▸ **EXERCISE REQUIREMENTS**
Every line below that has "Укргідрометцентру" in it should be copied.

▸ **Records contained in a dataset**
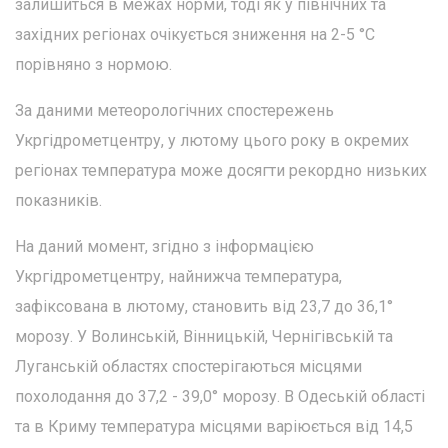
залишиться в межах норми, тоді як у північних та
західних регіонах очікується зниження на 2-5 °C
порівняно з нормою.
За даними метеорологічних спостережень
Укргідрометцентру, у лютому цього року в окремих
регіонах температура може досягти рекордно низьких
показників.
На даний момент, згідно з інформацією
Укргідрометцентру, найнижча температура,
зафіксована в лютому, становить від 23,7 до 36,1°
морозу. У Волинській, Вінницькій, Чернігівській та
Луганській областях спостерігаються місцями
похолодання до 37,2 - 39,0° морозу. В Одеській області
та в Криму температура місцями варіюється від 14,5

▸ **RESPONSE TO THIS EXERCISE**
Укргідрометцентру, у лютому цього року в окремих
Укргідрометцентру, найнижча температура,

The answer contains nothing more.